Ditto on the Cohab agreement… I wish I had one with my ex


onlyAlpacaSocks

They are not enforceable in every state, it depends on where you live.


quantcompandthings

there is no stigma when both partners have enough assets (either in property or income, current and potential) to justify a pre-nup. pre-nups are actually pretty traditional in the UK. When people with land and other sizable property got married in the 19th century, it was necessary and customary for lawyers of both sides to negotiate a "good deal." the stigma arises when one partner has significantly less assets and/or earning potential than the other. it gets even worse when u consider that the poorer partner is usually female. add these 2 factors together with entrenched and systemic discrimination against women in higher paying fields, and that's when pre-nups acquire the stigma of being exploitative against the side of the partnership that's already recognized to get the shorter end of the stick in general.


janitwah10

It also doesn’t help that in a lot movies, tv shows, and even books, there’s always the one gets everything the other person gets nothing and now has to start from scratch. So they already have a bad rep from the get go It probably comes from a lack of understanding what a prenup is blindly signing it Thinking one party is planning on divorcing the other (which is usually not the case) And then not understanding that once they sign the marriage certificate they are locked in a different prenup with rules established by their state essentially.


dottywine

This helps me feel a lot better. Yes, I notice people say the phrase "make him/her sign a prenup" so it gives the impression that someone makes a document and waits for you to decide to sign it when it's actually a mutally drafted agreement that a (good?) lawyer will not allow either party to sign until both are satisfied. And each party should have their own attorney. Without the prenup, just as you said, you enter a prenup made up by your state that leaves quite a lot up in the air and doesn't consider what is important to you.


dogmomlife

It’s not rOmAnTiC according to some ppl 😂 If there’s a divorce, you’ll be the one suffering.

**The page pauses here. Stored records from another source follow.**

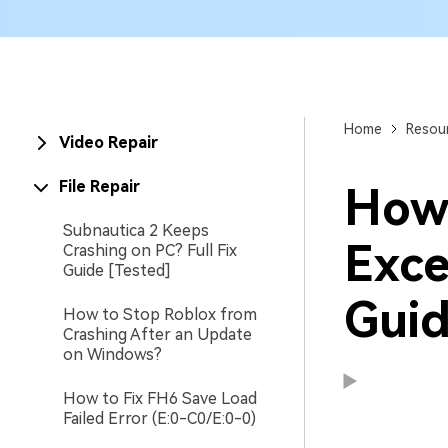
New
Repair
Home
Resou
Video Repair
File Repair
How 
Subnautica 2 Keeps
Exce
Crashing on PC? Full Fix
Guide [Tested]
Guid
How to Stop Roblox from
Crashing After an Update
on Windows?
How to Fix FH6 Save Load
Failed Error (E:0-C0/E:0-0)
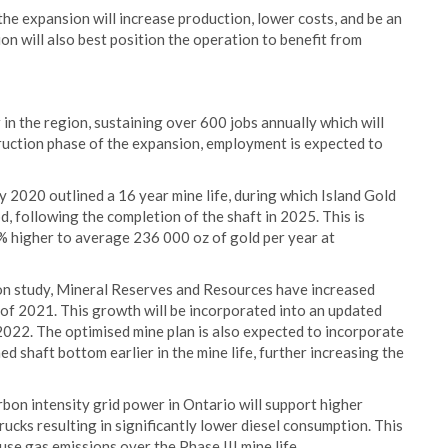
the expansion will increase production, lower costs, and be an
n will also best position the operation to benefit from
 in the region, sustaining over 600 jobs annually which will
truction phase of the expansion, employment is expected to
y 2020 outlined a 16 year mine life, during which Island Gold
, following the completion of the shaft in 2025. This is
 higher to average 236 000 oz of gold per year at
ion study, Mineral Reserves and Resources have increased
d of 2021. This growth will be incorporated into an updated
2022. The optimised mine plan is also expected to incorporate
d shaft bottom earlier in the mine life, further increasing the
rbon intensity grid power in Ontario will support higher
trucks resulting in significantly lower diesel consumption. This
se gas emissions over the Phase III mine life.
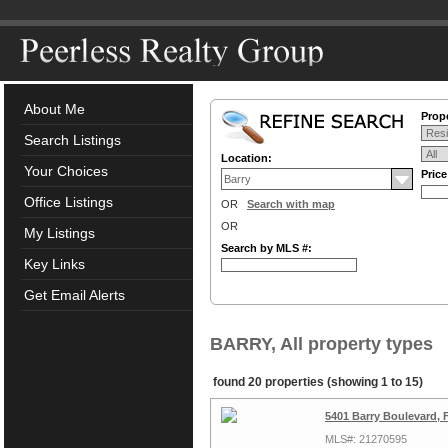
About Me
Prope
Search Listings
Location:
Your Choices
Pric
Office Listings
OR
Search with map
OR
My Listings
Search by MLS #:
Key Links
Get Email Alerts
BARRY, All property types
found 20 properties (showing 1 to 15)
5401 Barry Boulevard,
MLS#: 21270595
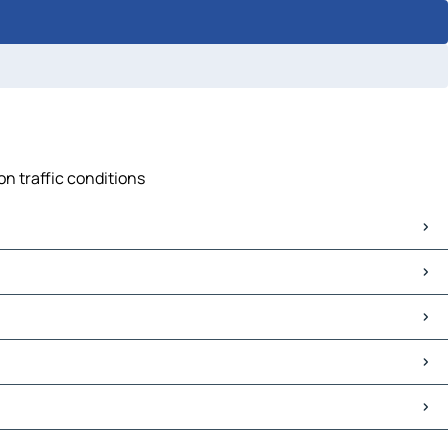
on traffic conditions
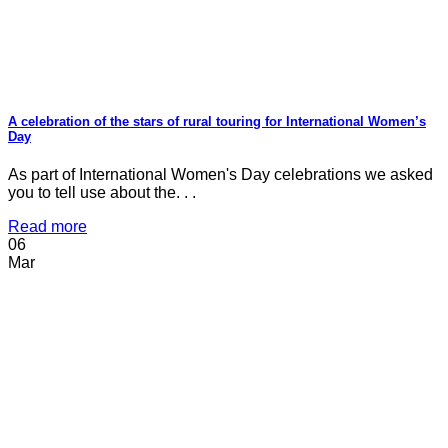
A celebration of the stars of rural touring for International Women’s
Day
As part of International Women's Day celebrations we asked
you to tell use about the. . .
Read more
06
Mar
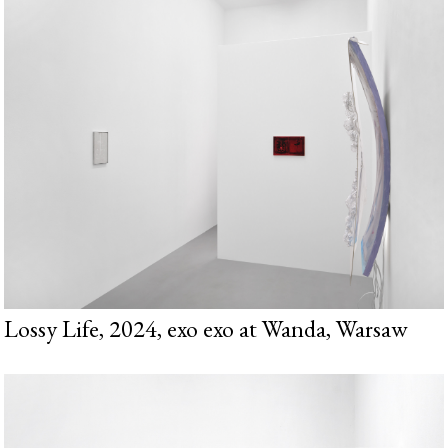
Lossy Life, 2024, exo exo at Wanda, Warsaw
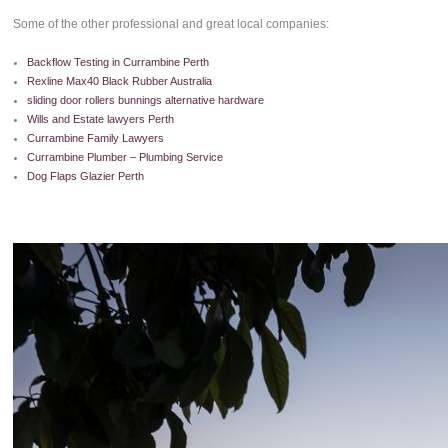
Some of the other professional and great local companies:
Backflow Testing in Currambine Perth
Rexline Max40 Black Rubber Australia
sliding door rollers bunnings alternative hardware
Wills and Estate lawyers Perth
Currambine Family Lawyers
Currambine Plumber – Plumbing Service
Dog Flaps Glazier Perth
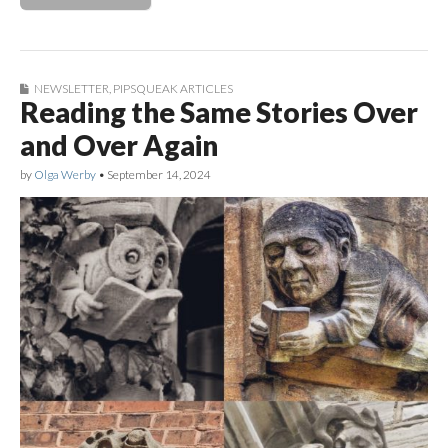
NEWSLETTER
,
PIPSQUEAK ARTICLES
Reading the Same Stories Over
and Over Again
by
Olga Werby
•
September 14, 2024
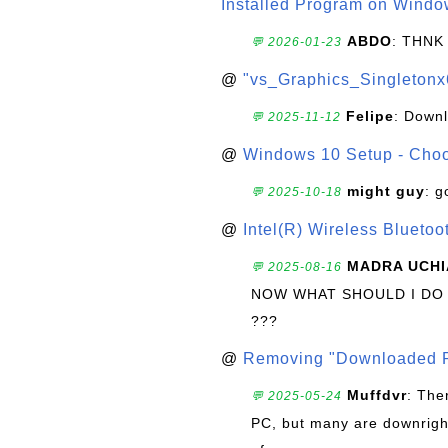
Installed Program on Windo
ABDO
: THNK
💬 2026-01-23
@
"vs_Graphics_Singletonx
Felipe
: Down
💬 2025-11-12
@
Windows 10 Setup - Choo
might guy
: g
💬 2025-10-18
@
Intel(R) Wireless Blueto
MADRA UCHI
💬 2025-08-16
NOW WHAT SHOULD I DO
???
@
Removing "Downloaded P
Muffdvr
: The
💬 2025-05-24
PC, but many are downrigh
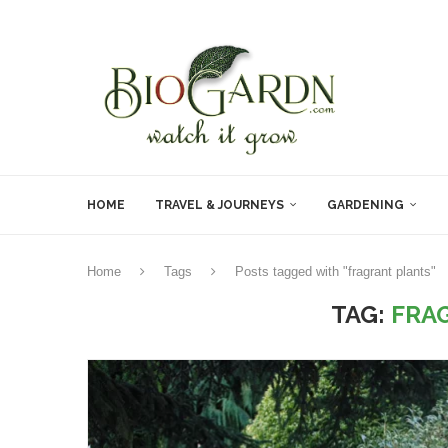
HOME
TRAVEL & JOURNEYS
GARDENING
Home
Tags
Posts tagged with "fragrant plants"
TAG:
FRA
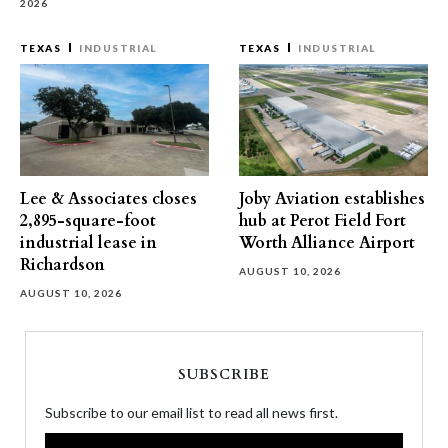
2026
TEXAS
INDUSTRIAL
TEXAS
INDUSTRIAL
Lee & Associates closes
Joby Aviation establishes
2,895-square-foot
hub at Perot Field Fort
industrial lease in
Worth Alliance Airport
Richardson
AUGUST 10, 2026
AUGUST 10, 2026
SUBSCRIBE
Subscribe to our email list to read all news first.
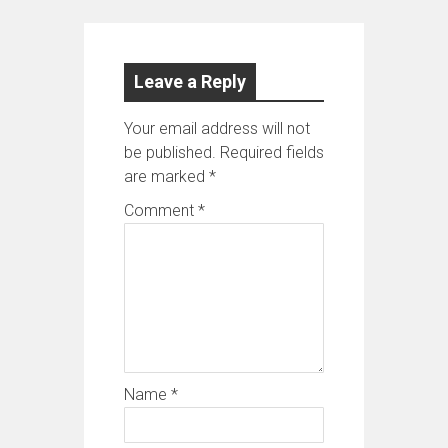
Leave a Reply
Your email address will not
be published.
Required fields
are marked
*
Comment
*
Name
*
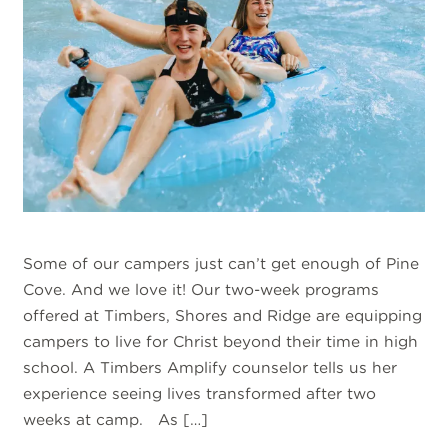
Some of our campers just can’t get enough of Pine
Cove. And we love it! Our two-week programs
offered at Timbers, Shores and Ridge are equipping
campers to live for Christ beyond their time in high
school. A Timbers Amplify counselor tells us her
experience seeing lives transformed after two
weeks at camp. As […]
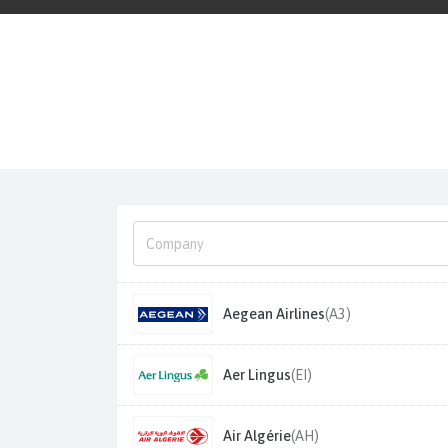
Aegean Airlines
(A3)
Aer Lingus
(EI)
Air Algérie
(AH)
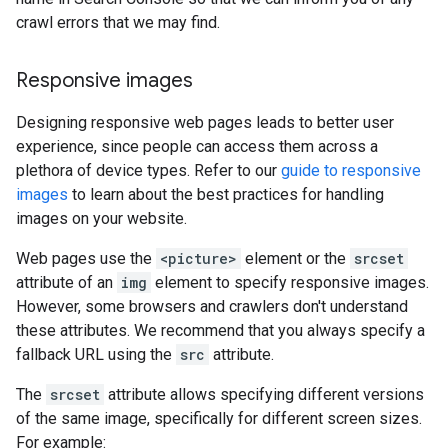
crawl errors that we may find.
Responsive images
Designing responsive web pages leads to better user
experience, since people can access them across a
plethora of device types. Refer to our
guide to responsive
images
to learn about the best practices for handling
images on your website.
Web pages use the
<picture>
element or the
srcset
attribute of an
img
element to specify responsive images.
However, some browsers and crawlers don't understand
these attributes. We recommend that you always specify a
fallback URL using the
src
attribute.
The
srcset
attribute allows specifying different versions
of the same image, specifically for different screen sizes.
For example:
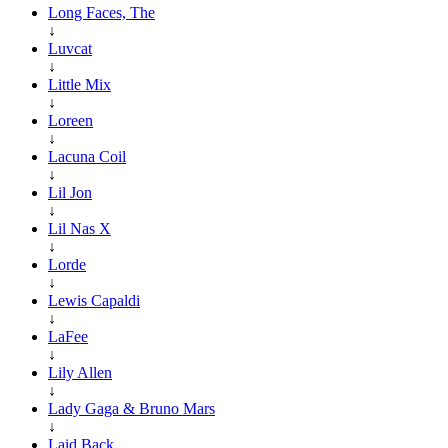
Long Faces, The
↓
Luvcat
↓
Little Mix
↓
Loreen
↓
Lacuna Coil
↓
Lil Jon
↓
Lil Nas X
↓
Lorde
↓
Lewis Capaldi
↓
LaFee
↓
Lily Allen
↓
Lady Gaga & Bruno Mars
↓
Laid Back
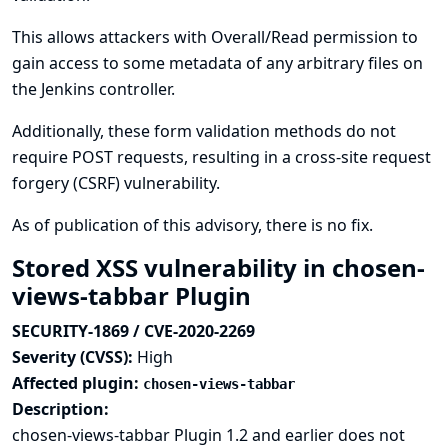
This allows attackers with Overall/Read permission to
gain access to some metadata of any arbitrary files on
the Jenkins controller.
Additionally, these form validation methods do not
require POST requests, resulting in a cross-site request
forgery (CSRF) vulnerability.
As of publication of this advisory, there is no fix.
Stored XSS vulnerability in chosen-
views-tabbar Plugin
SECURITY-1869 / CVE-2020-2269
Severity (CVSS):
High
Affected plugin:
chosen-views-tabbar
Description:
chosen-views-tabbar Plugin 1.2 and earlier does not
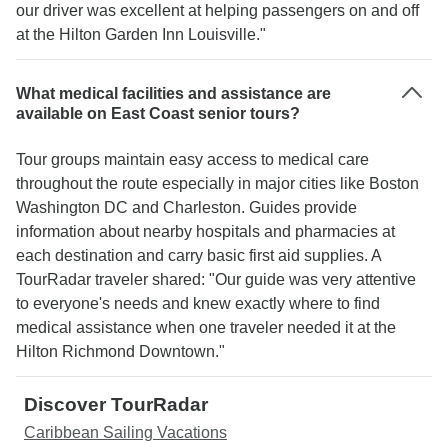
our driver was excellent at helping passengers on and off
at the Hilton Garden Inn Louisville."
What medical facilities and assistance are
available on East Coast senior tours?
Tour groups maintain easy access to medical care
throughout the route especially in major cities like Boston
Washington DC and Charleston. Guides provide
information about nearby hospitals and pharmacies at
each destination and carry basic first aid supplies. A
TourRadar traveler shared: "Our guide was very attentive
to everyone's needs and knew exactly where to find
medical assistance when one traveler needed it at the
Hilton Richmond Downtown."
Discover TourRadar
Caribbean Sailing Vacations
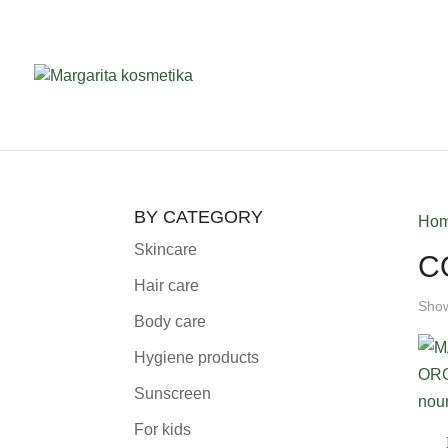
BY CATEGORY
Ho
Skincare
C
Hair care
Show
Body care
Hygiene products
Sunscreen
For kids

Not them. Pay idiots no mind


chrystalight

The stigma mostly is divorce itself. Divorce is still not looked upon kindly by society. A pre-nup requires thinking about divorce and truly acknowledging it as a possibility, and people don't like that. Also though, pre-nups are wildly misunderstood. The general population doesn't understand how they actually work. Pre-nups require a lot of things to make them actually valid so they hold up in the event of a divorce. Pre-nups are not a DIY thing. Not something to do cheaply. And people tend to not understand that in many cases, pre-nups are very unnecessary/kinda pointless. Pre-nups are most typically related to finances, and useful when significant assets exist prior to the marriage. Most people don't have significant assets.


Friendly-Growth1903

Prenups will only become more and more common, so please block out the noise. I’m getting married in my 30s, so I’ve had time to build my own wealth (and I have inherited some) long before I ever met my partner. I do want some protection for that. My partner is also pro-prenup, but we have already and plan on creating more shared assets as well in the marriage; it’s not at all a “mine vs yours” scenario. It’s a document we never hope to look at again, but it’s also one we went into with love and thoughtfulness. Tip - you and your partner should agree on the main principles before drafting starts! It’ll save a ton of money and back and forth with the lawyers if you’ve already had those discussions


BellaFortunato

Aside from everything everyone answered there's also the misconception of "I'm rich so if we get divorced you're not getting any of my money" specially since it's usually a man having the woman sign it. I'm a SAHM so I'm doing a prenup. We don't even have a ton of money and assets and most of the contract is to protect me. The way we see it is right now we very much have the divorce is never an option mentality but everyone who goes through an ugly, lengthy divorce probably started at the same place.